- _What the exercise asks_
Beginning with the line that contains "The sample for this", restate each line below through the final one exactly, and exclude the pictures.

- _Collected data_
=== Begin Enclosure ===

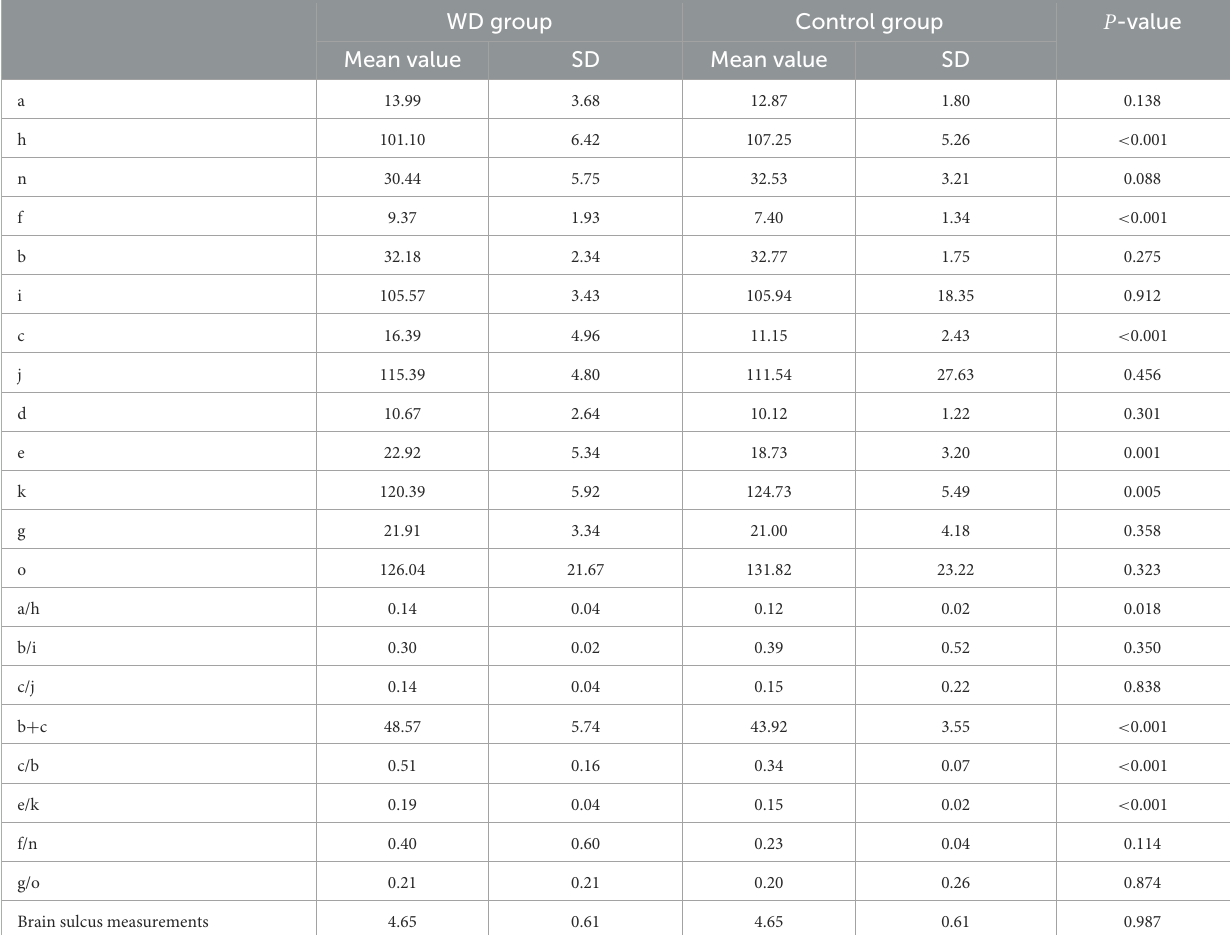
TABLE 2 Linear measurement indicators of brain atrophy in WD patients and healthy controls. WD group Control group P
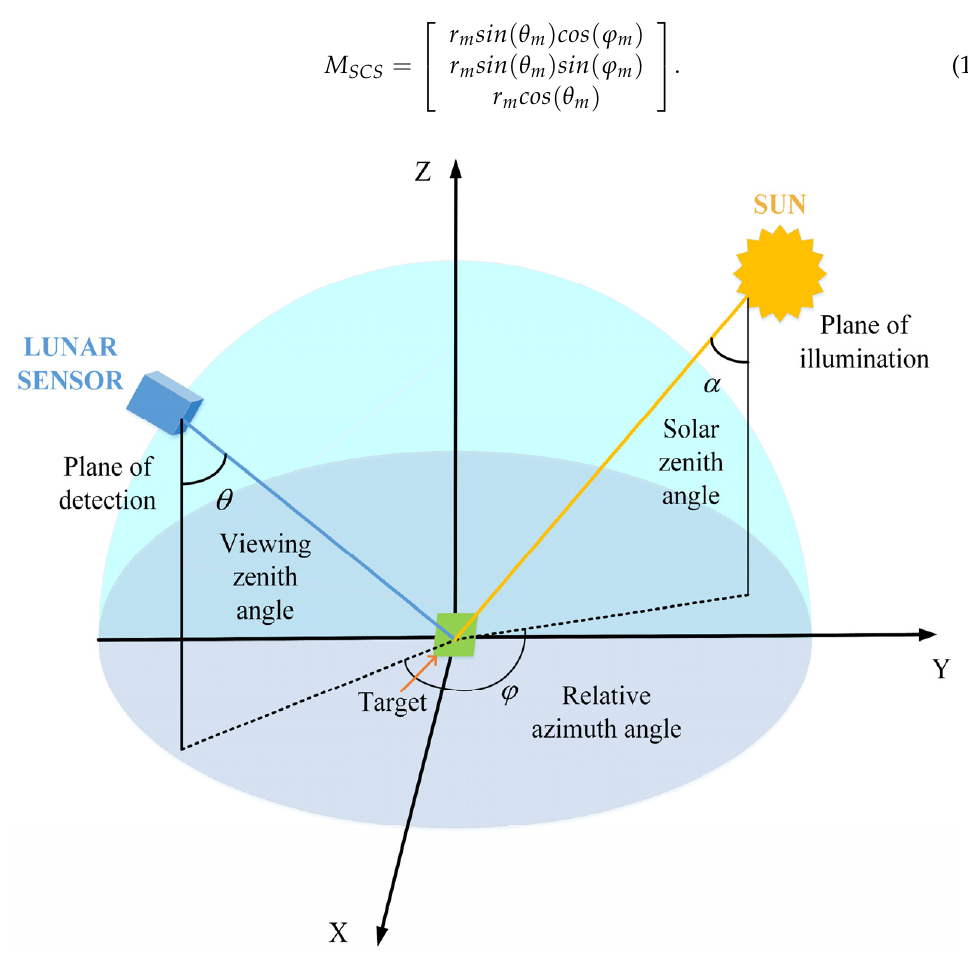
Figure 1. Schematic of the observational angles.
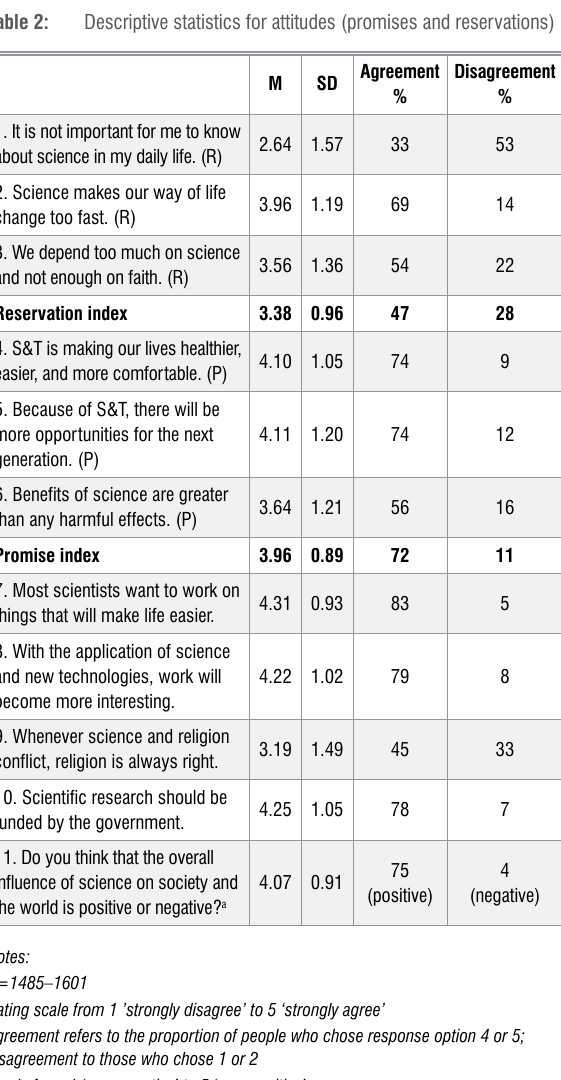
The sample for this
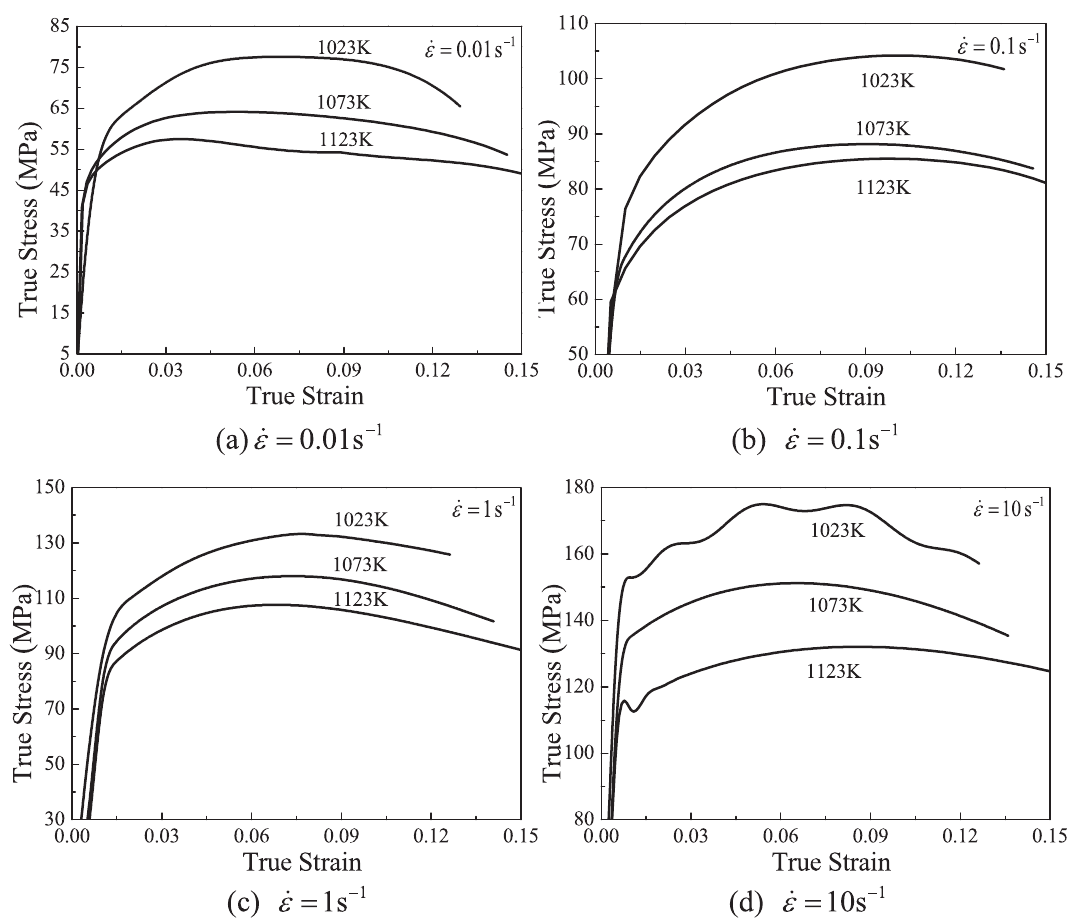
Fig. 3: True stress-strain curves of BR1500HS alloy obtained by Gleeble 3500 under the different deformation temperatures with strain rates: (a) 0.01 s − 1 ; (b) 0.1 s − 1 ; (c) 1 s − 1 ; (d) 10 s −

=== End Enclosure ===

- _Written reply_
The sample for this
Fig. 3: True stress-strain curves of BR1500HS alloy obtained by Gleeble 3500 under the different deformation temperatures with strain rates: (a) 0.01 s − 1 ; (b) 0.1 s − 1 ; (c) 1 s − 1 ; (d) 10 s −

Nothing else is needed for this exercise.